Alltägliche Gedanken vom Ego
  • du bist zu dick
  • schau dich doch mal an
  • wie sehen deine Haare denn aus?
  • deine Cellulite
  • dein Gewicht
  • deine nichtvorhandenen Muskeln
  • du bist zu dumm
  • das kannst du nicht
  • der ist blöd
  • der liebt mich nicht
  • der geht mir auf den Sack
  •  …
Sexuelle Gedanken vom Ego
  • ich schäme mich für eine meine Phantasien
  • das kann ich doch keinem erzählen
  • ich werde dafür ausgelacht
  • ich möchte meiner Partnerin beim Sex mit anderen zusehen
  • ist meine Vagina schön?
  • ist mein Penis schön?
  • mein Penis ist zu klei
  • ich bin schlecht im Bett
  • ich bringe es nicht
  • ich werde nicht feucht
  • ich will nicht mit dir Sex haben

Ich stand vor einem guten Jahr mit meiner besten Freundin vorm Spiegel und wir haben uns gemeinsam für den Fasching angezogen und sie war am nörgeln, was alles nicht schön ist an ihrem Körper.
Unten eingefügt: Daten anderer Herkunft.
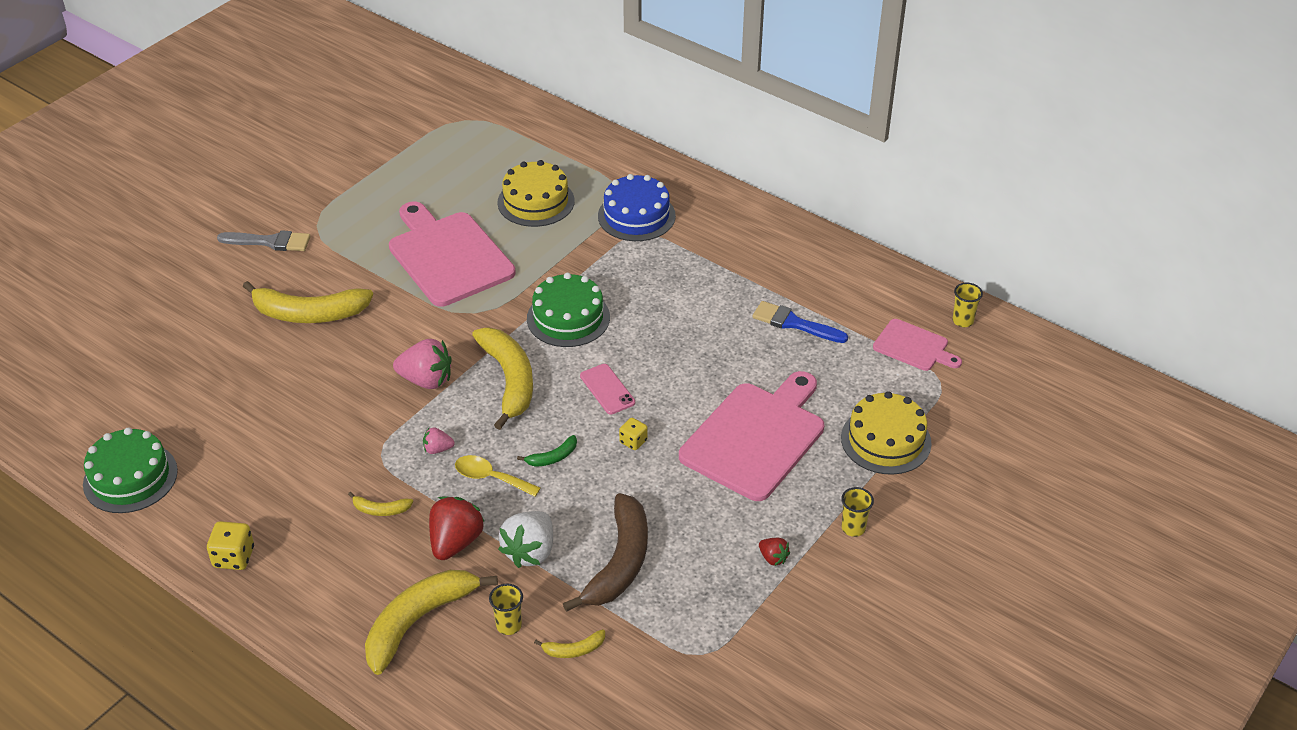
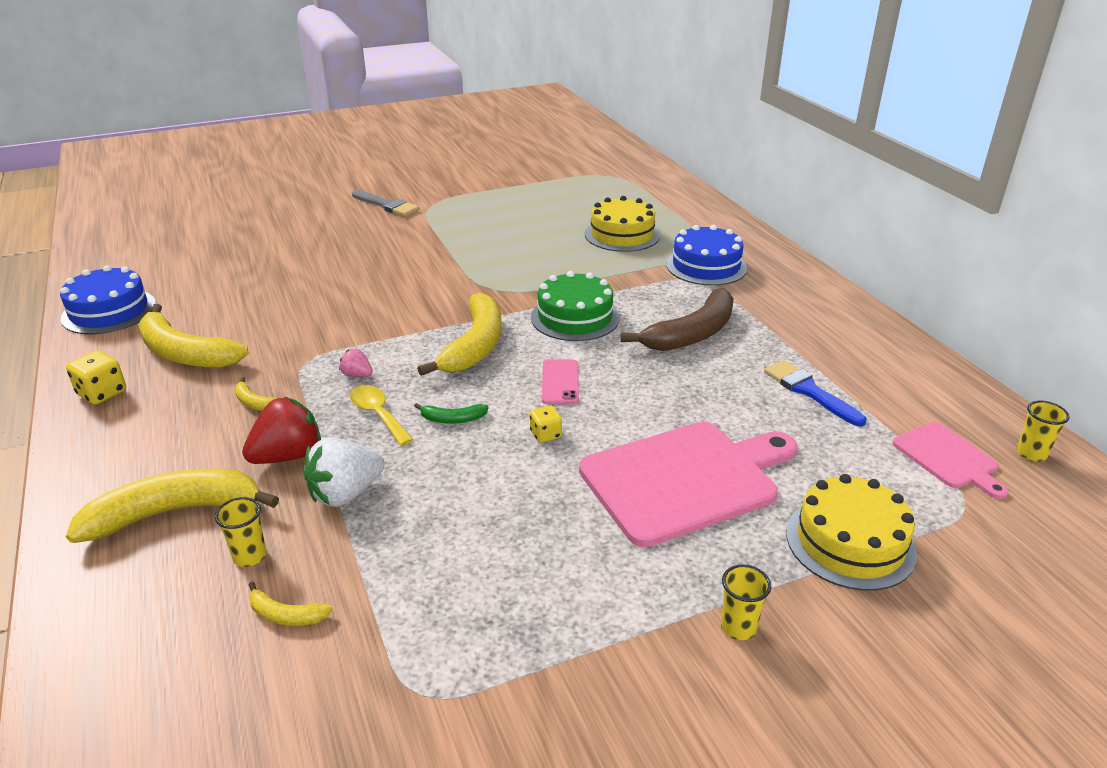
camera: 30 degrees right, 10 degrees down
(130, 477) = (109, 311): green cake -> blue cake
(309, 314) = (364, 253): yellow banana -> yellow banana (185, 353)
(426, 380) = (404, 322): pink strawberry -> none
(448, 256) = (512, 248): pink cutting board -> none
(620, 562) = (424, 543): brown banana -> brown banana (692, 334)
(773, 558) = (605, 617): red strawberry -> none

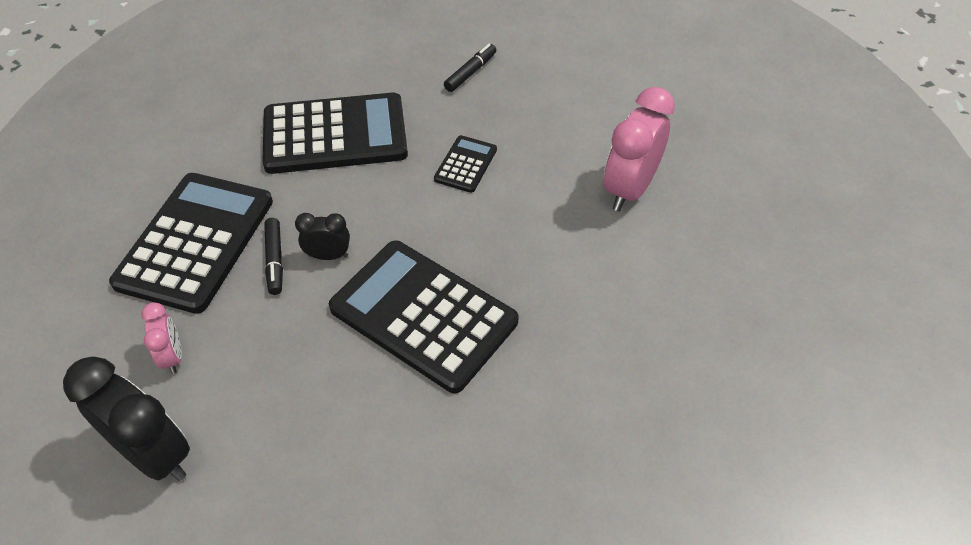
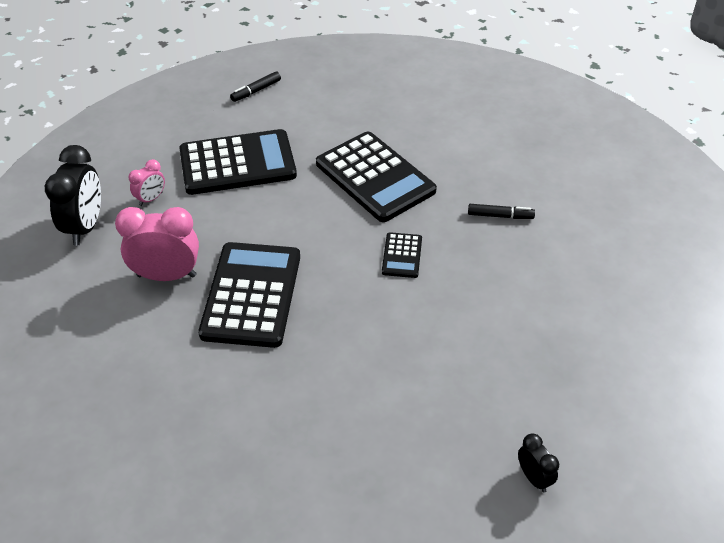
camera: 60 degrees right, 5 degrees down
(275, 260) = (247, 204): black marker -> black marker (256, 91)
(328, 256) = (268, 226): black clock -> black clock (534, 478)
(465, 164) = (402, 255): black calculator -> black calculator turned 105 degrees clockwise
(629, 189) = (453, 361): pink clock -> pink clock (166, 275)

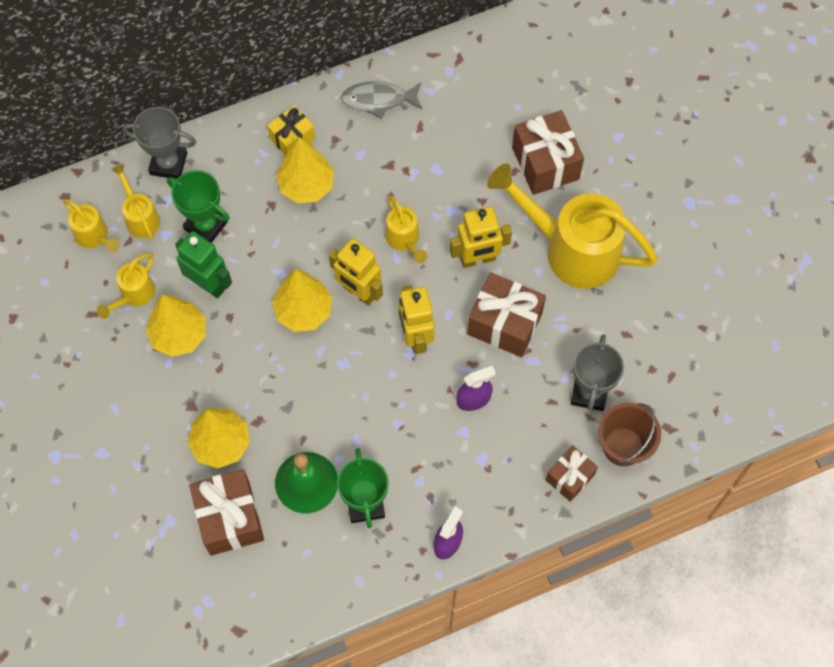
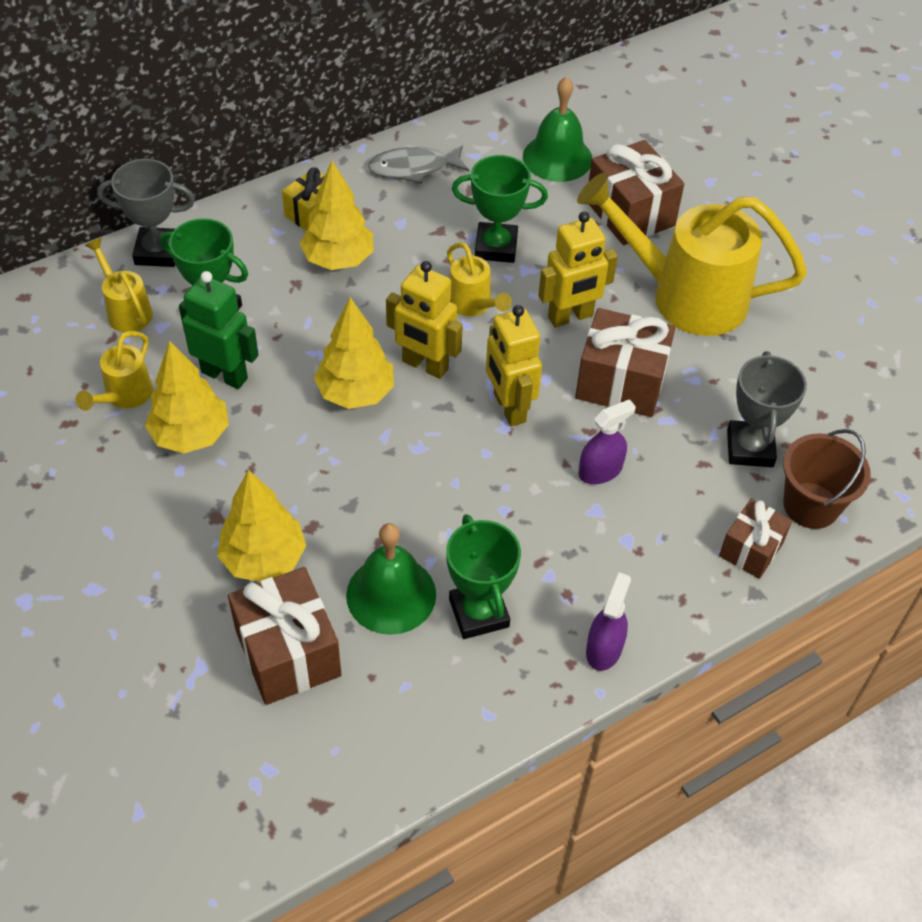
camera: 10 degrees left, 15 degrees down
(94, 236) = (66, 336): yellow watering can -> none
(431, 186) = (496, 247): none -> green trophy
(497, 100) = (557, 157): none -> green bell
Sie IST für mich bildhübsch.

Das Ego nimmt sich mit Vorliebe unseren Körper und definiert sich darüber. Dieser ist NUR die Form. Wir sind weitaus mehr als unser Körper. Viel zu oft bleiben wir an der Form hängen und fangen an zu urteilen. Wer urteilt? Unser Ego – welches ein Teil unseres Geistes ist und das ausnahmslos für die Trennung ist, für die Angst, Anklagen, Vorwürfe und Minderwertigkeit steht.
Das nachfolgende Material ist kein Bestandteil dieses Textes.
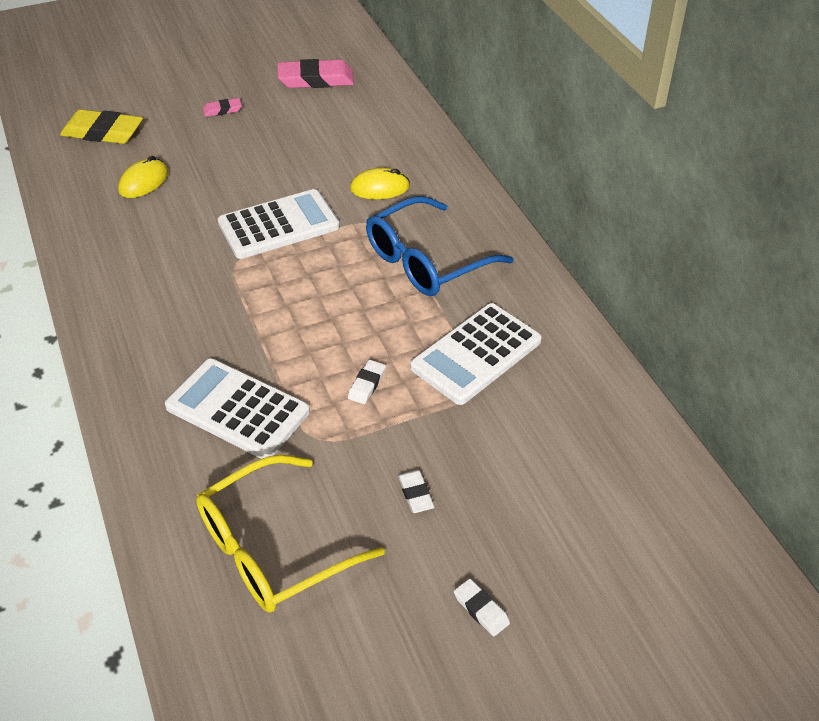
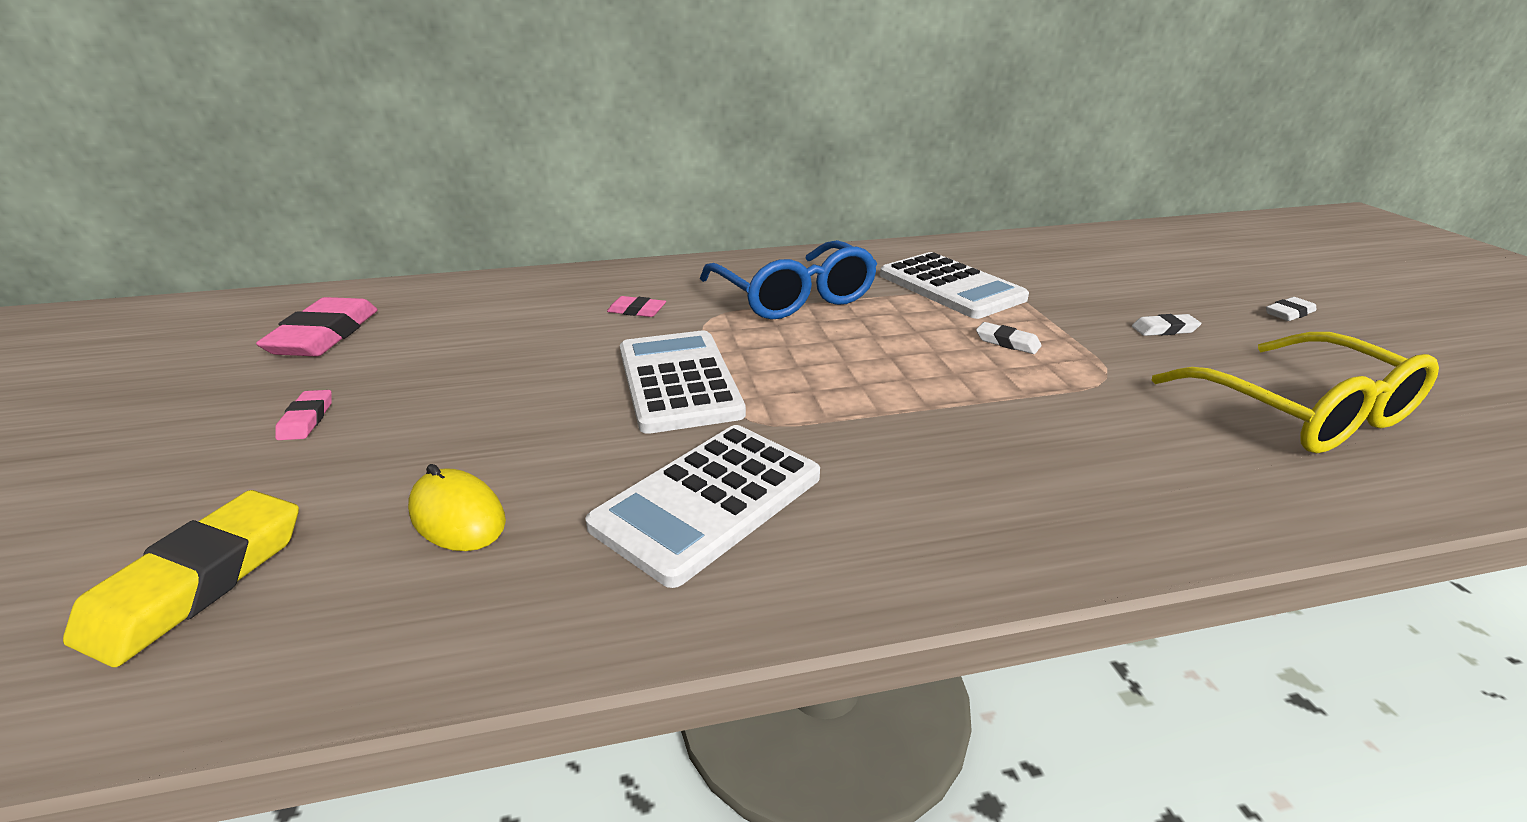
camera: 80 degrees left, 15 degrees down
(237, 409) = (1076, 429): white calculator -> white calculator (709, 501)
(380, 188) = (637, 311): yellow mouse -> pink eraser

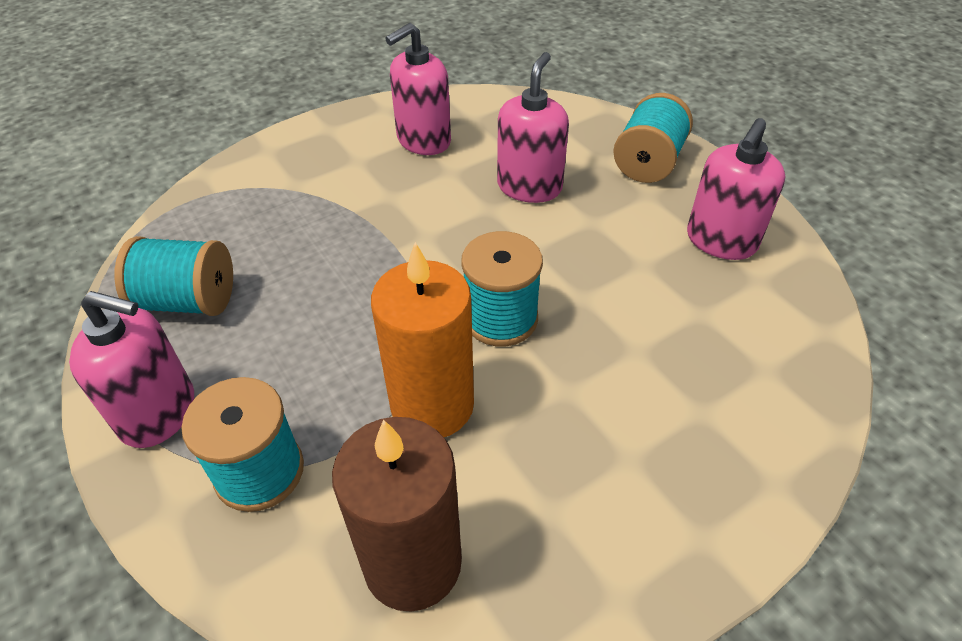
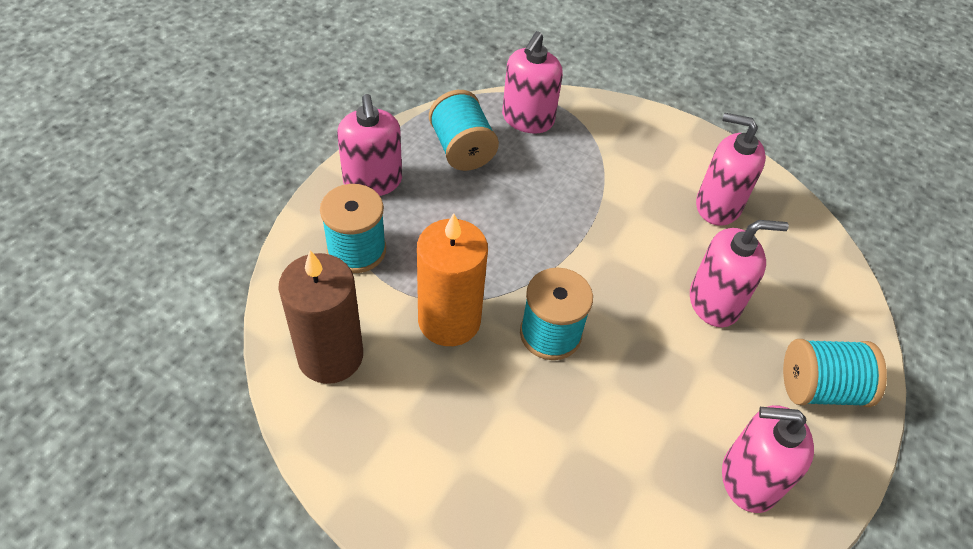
camera: 60 degrees right, 5 degrees up
(198, 228) = (527, 119): none -> pink soap dispenser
Das Ego macht alles, um uns möglichst weit, weit weg von der Liebe – dem Zustand der Vollkommenheit und des SEINS  – fern zu halten – weil es dann keine Daseinsberechtigung mehr hat. Dieses muss und wird es mit allen Mitteln verhindern und es ist wahnsinnig subtil und hat unzählig viele Gewänder.
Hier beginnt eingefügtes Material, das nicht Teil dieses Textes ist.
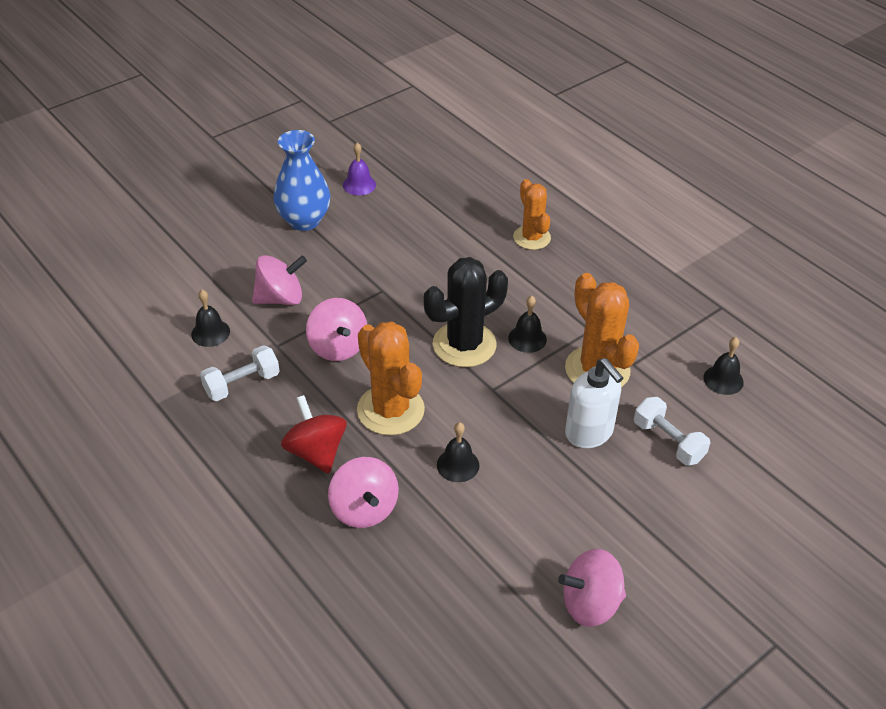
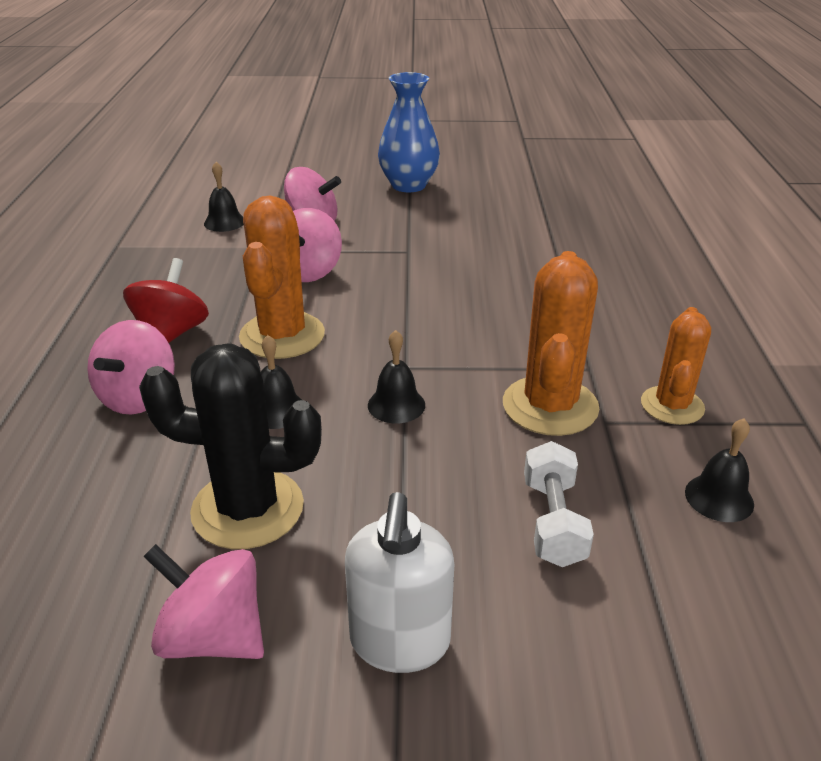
camera: 40 degrees right, 10 degrees down
(242, 384) = (193, 262): white dumbbell -> none
(359, 185) = (491, 180): purple bell -> none
(464, 345) = (428, 320): black cactus -> black cactus (247, 509)
(527, 338) = (503, 344): black bell -> black bell (396, 405)
(531, 238) = (619, 270): orange cactus -> orange cactus (672, 405)
(589, 433) = (460, 458): white soap dispenser -> white soap dispenser (400, 642)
Es ist wahnsinnig raffiniert, es ist vor allem wahnsinnig. Wie verrückt sind die Gedanken, die uns suggerieren, ich brauche Liebe – wenn ich diese doch BIN in meinem wahren Sein.

Gerade in der Paarbeziehung fordern wir von unserem Partner „Liebe“ ein. Was in Wahrheit Bedürfnisse sind und keine Liebe. Liebe ist ein Zustand. Dieser kann nicht „gemacht“ werden. Entweder liebe ich mich selbst oder eben nicht. Entweder akzeptiere ich mich selbst oder eben nicht. Entweder nehme ich mich an oder eben nicht. Dieses kann ich nur IN MIR SELBST mir finden. Bin ich liebenswert? Akzeptiere ich mich selbst so wie ich wirklich bin? (Nicht das Selbstbild was ich von mir habe.) Kann ich mich selbst so annehmen, wie ich mir wünsche, das mein Partner mich annimmt?